- **INFORMATION SUPPLIED**
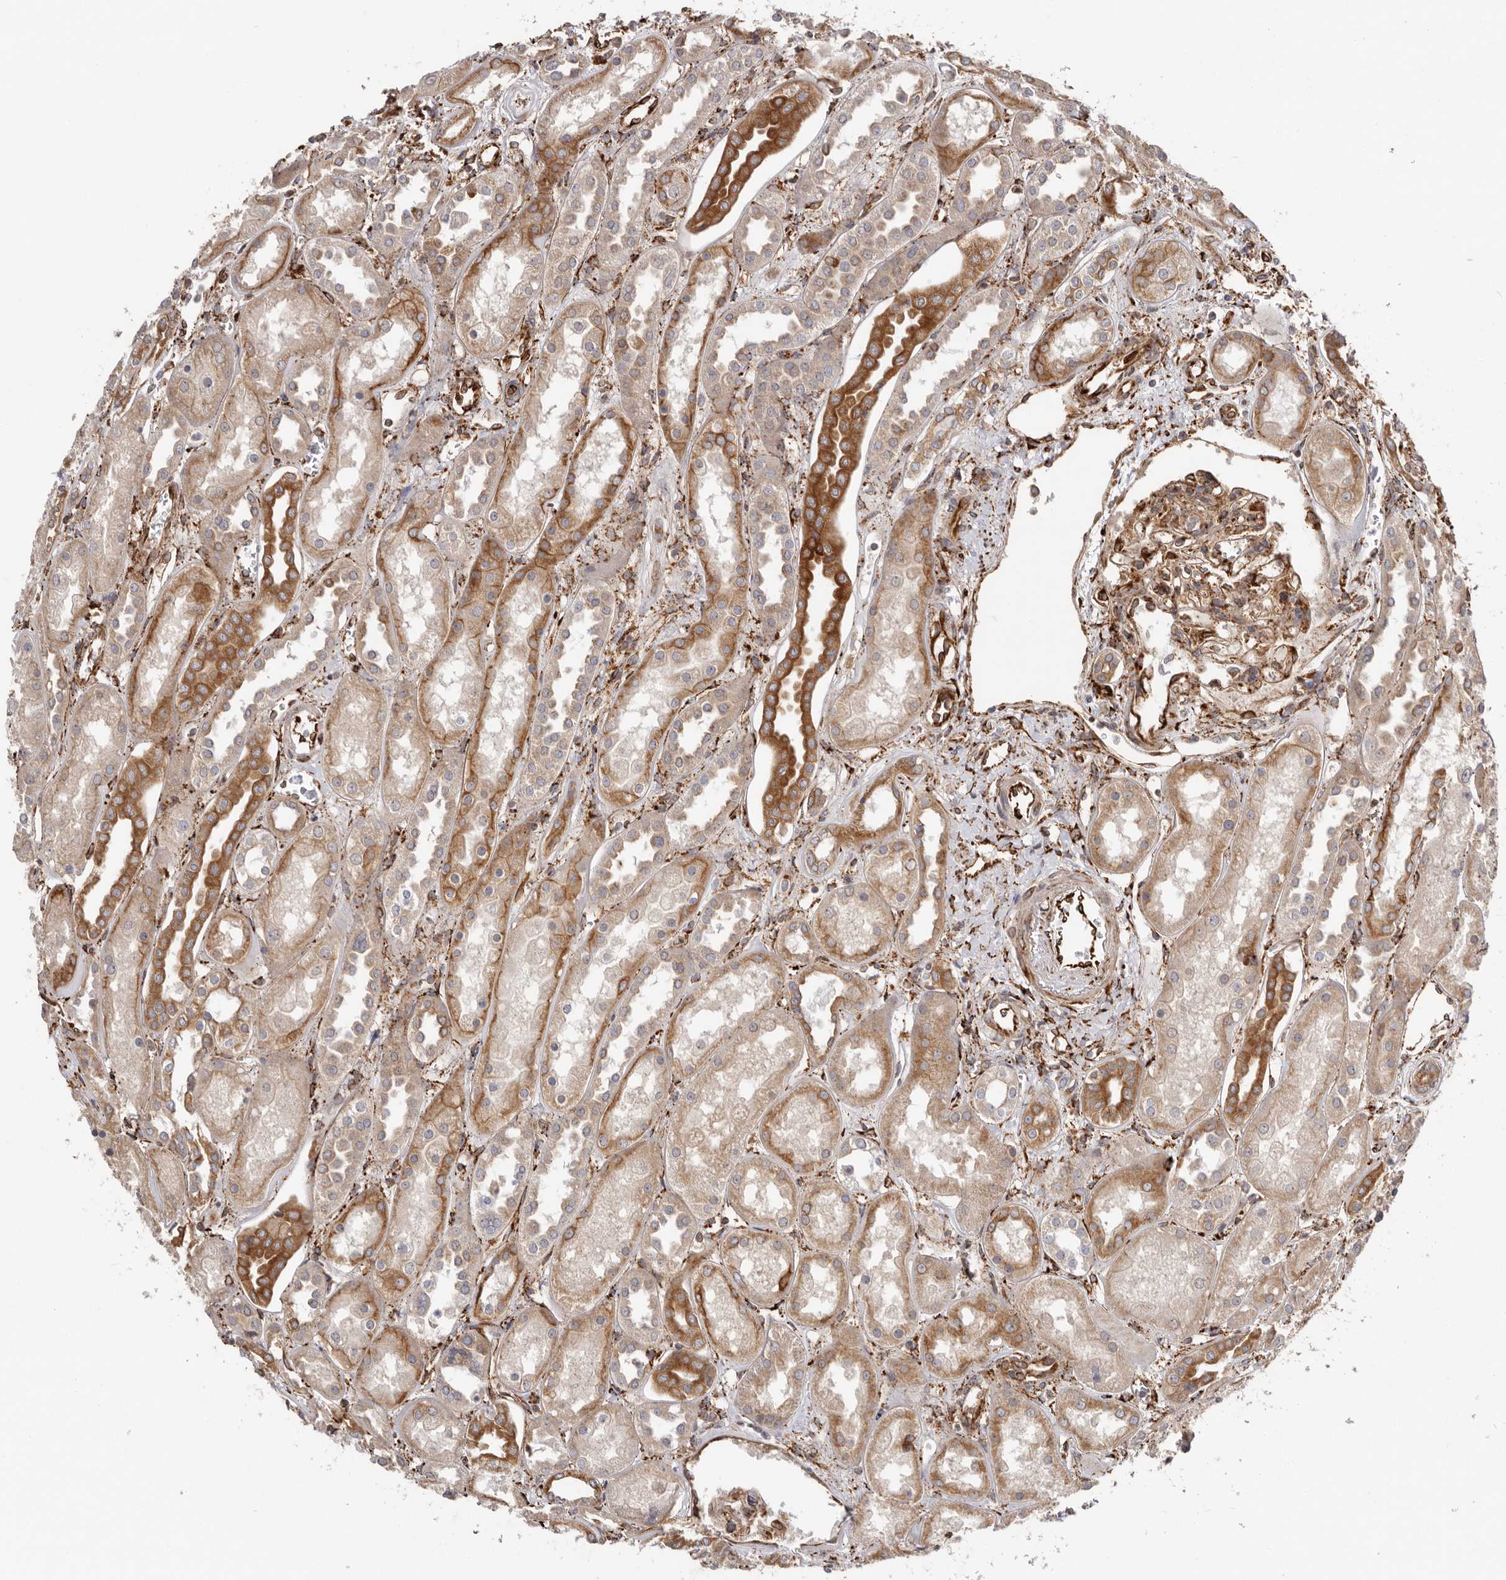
{"staining": {"intensity": "strong", "quantity": "25%-75%", "location": "cytoplasmic/membranous"}, "tissue": "kidney", "cell_type": "Cells in glomeruli", "image_type": "normal", "snomed": [{"axis": "morphology", "description": "Normal tissue, NOS"}, {"axis": "topography", "description": "Kidney"}], "caption": "The histopathology image shows staining of benign kidney, revealing strong cytoplasmic/membranous protein expression (brown color) within cells in glomeruli.", "gene": "WDTC1", "patient": {"sex": "male", "age": 70}}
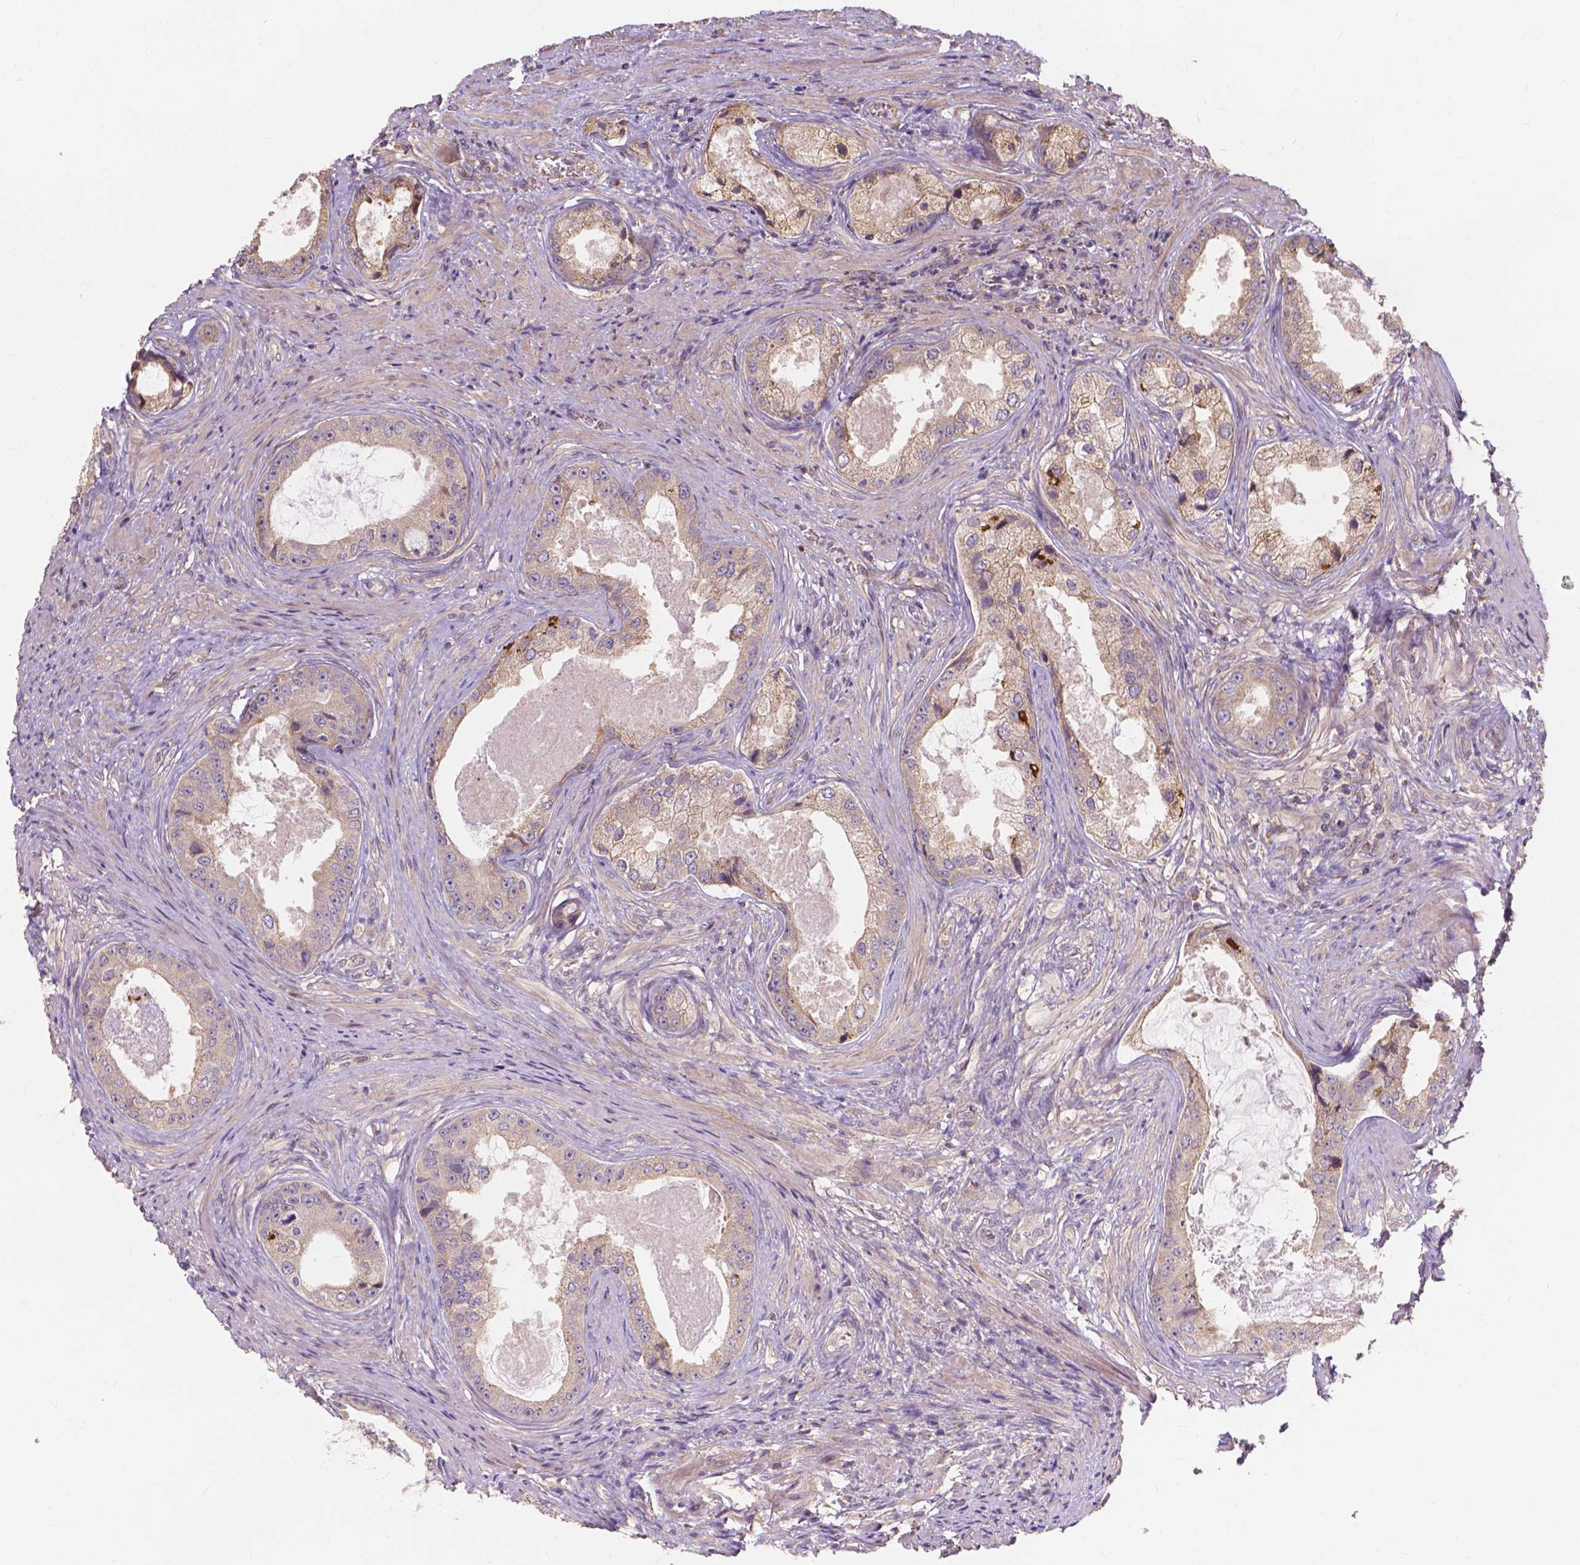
{"staining": {"intensity": "weak", "quantity": ">75%", "location": "cytoplasmic/membranous"}, "tissue": "prostate cancer", "cell_type": "Tumor cells", "image_type": "cancer", "snomed": [{"axis": "morphology", "description": "Adenocarcinoma, Low grade"}, {"axis": "topography", "description": "Prostate"}], "caption": "Protein expression analysis of human adenocarcinoma (low-grade) (prostate) reveals weak cytoplasmic/membranous expression in approximately >75% of tumor cells.", "gene": "TAB2", "patient": {"sex": "male", "age": 68}}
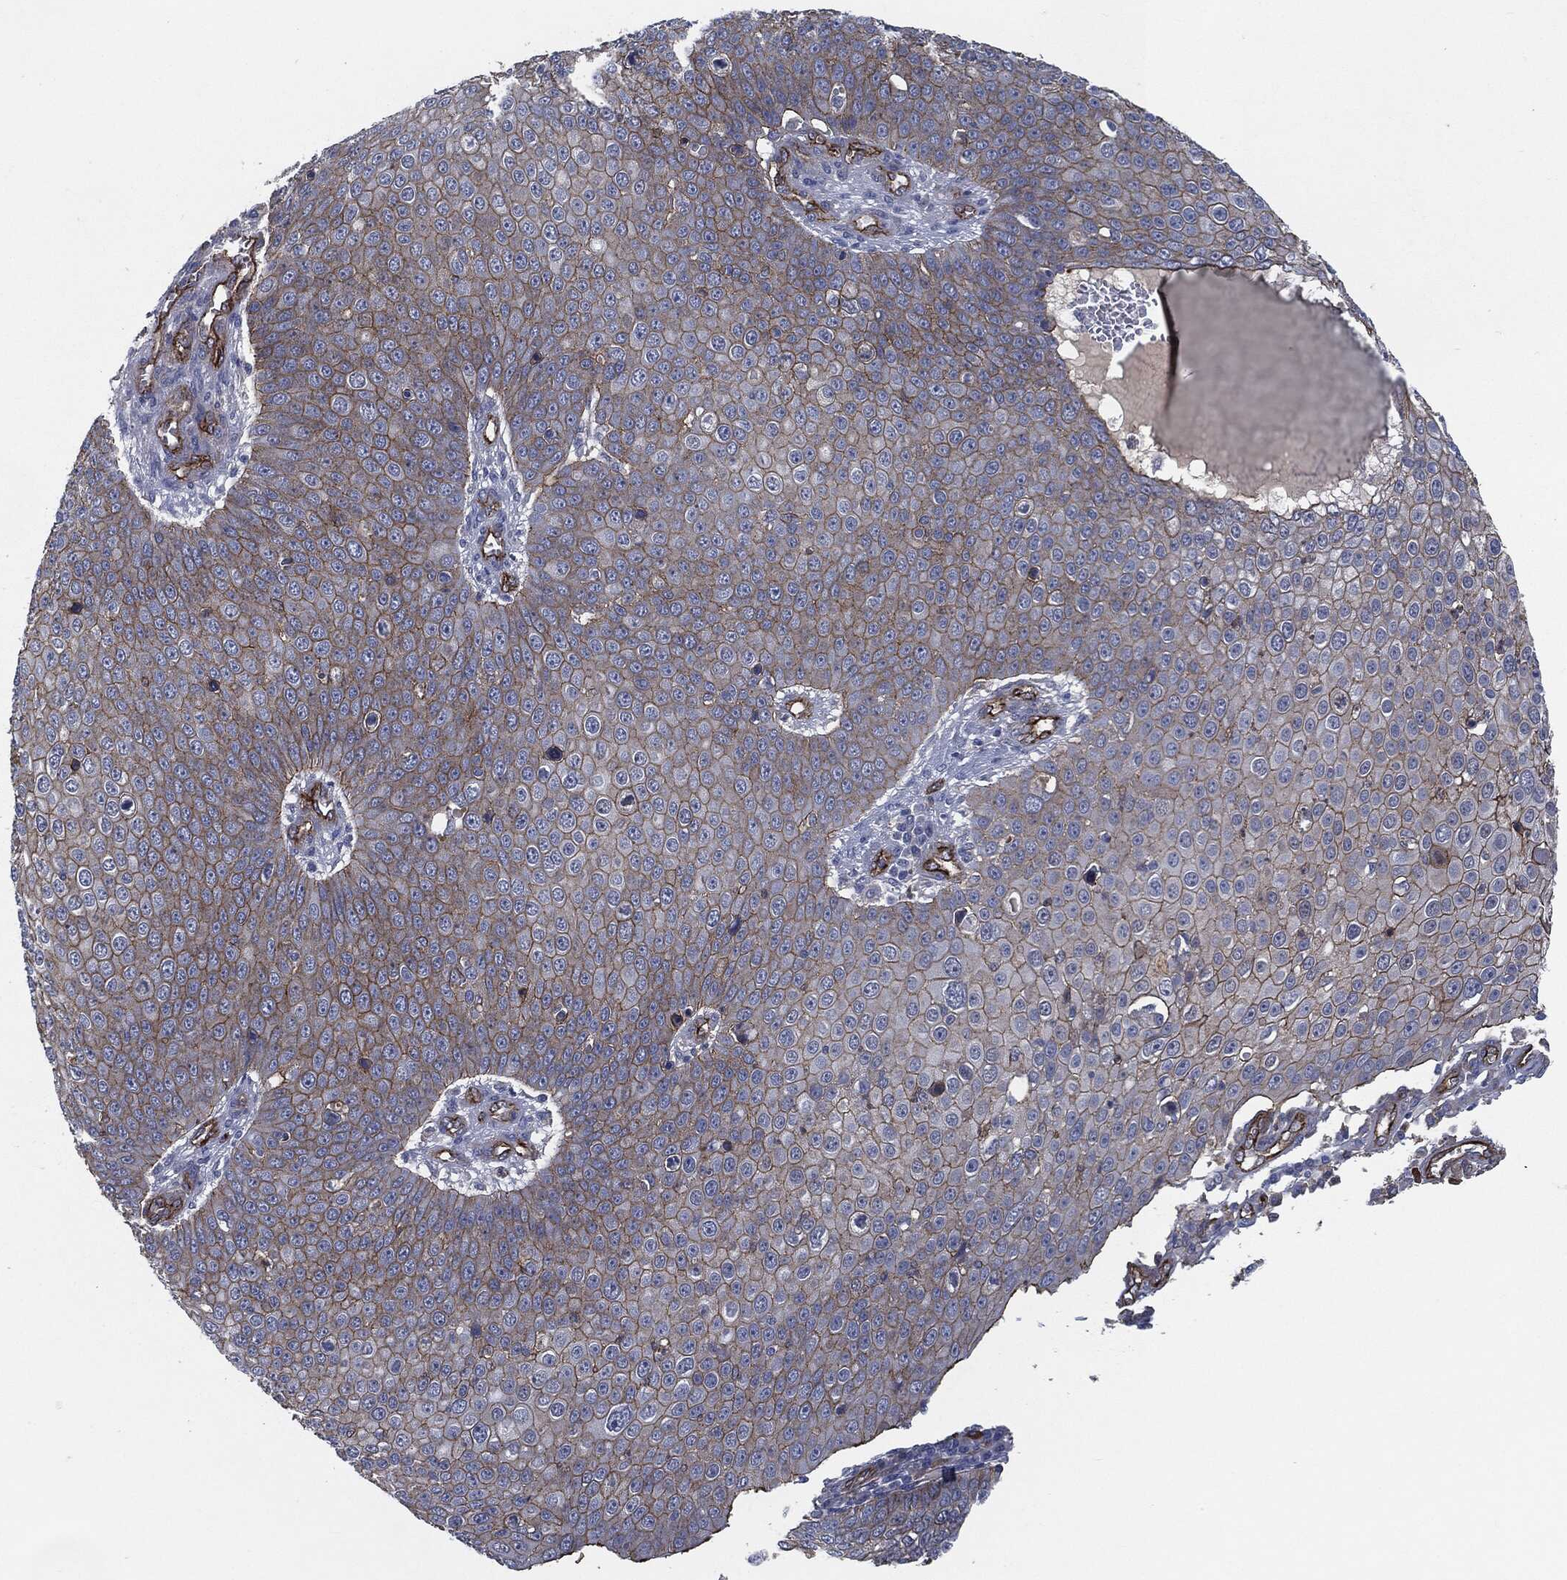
{"staining": {"intensity": "moderate", "quantity": "25%-75%", "location": "cytoplasmic/membranous"}, "tissue": "skin cancer", "cell_type": "Tumor cells", "image_type": "cancer", "snomed": [{"axis": "morphology", "description": "Squamous cell carcinoma, NOS"}, {"axis": "topography", "description": "Skin"}], "caption": "Human skin cancer stained for a protein (brown) displays moderate cytoplasmic/membranous positive expression in about 25%-75% of tumor cells.", "gene": "SVIL", "patient": {"sex": "male", "age": 71}}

- **DIRECTIONS FOR THIS TASK**
Your copy should hold each line above exactly and no pictures at all.

- **SOLVED EXERCISE**
{"staining": {"intensity": "strong", "quantity": "25%-75%", "location": "cytoplasmic/membranous"}, "tissue": "kidney", "cell_type": "Cells in glomeruli", "image_type": "normal", "snomed": [{"axis": "morphology", "description": "Normal tissue, NOS"}, {"axis": "topography", "description": "Kidney"}], "caption": "The histopathology image shows staining of benign kidney, revealing strong cytoplasmic/membranous protein expression (brown color) within cells in glomeruli.", "gene": "WDTC1", "patient": {"sex": "male", "age": 70}}
{"staining": {"intensity": "weak", "quantity": ">75%", "location": "cytoplasmic/membranous"}, "tissue": "prostate cancer", "cell_type": "Tumor cells", "image_type": "cancer", "snomed": [{"axis": "morphology", "description": "Adenocarcinoma, Low grade"}, {"axis": "topography", "description": "Prostate"}], "caption": "Protein expression analysis of human adenocarcinoma (low-grade) (prostate) reveals weak cytoplasmic/membranous expression in approximately >75% of tumor cells.", "gene": "TAB2", "patient": {"sex": "male", "age": 68}}
{"staining": {"intensity": "moderate", "quantity": "25%-75%", "location": "cytoplasmic/membranous"}, "tissue": "skin cancer", "cell_type": "Tumor cells", "image_type": "cancer", "snomed": [{"axis": "morphology", "description": "Squamous cell carcinoma, NOS"}, {"axis": "topography", "description": "Skin"}], "caption": "Human skin cancer stained for a protein (brown) displays moderate cytoplasmic/membranous positive expression in about 25%-75% of tumor cells.", "gene": "SVIL", "patient": {"sex": "male", "age": 71}}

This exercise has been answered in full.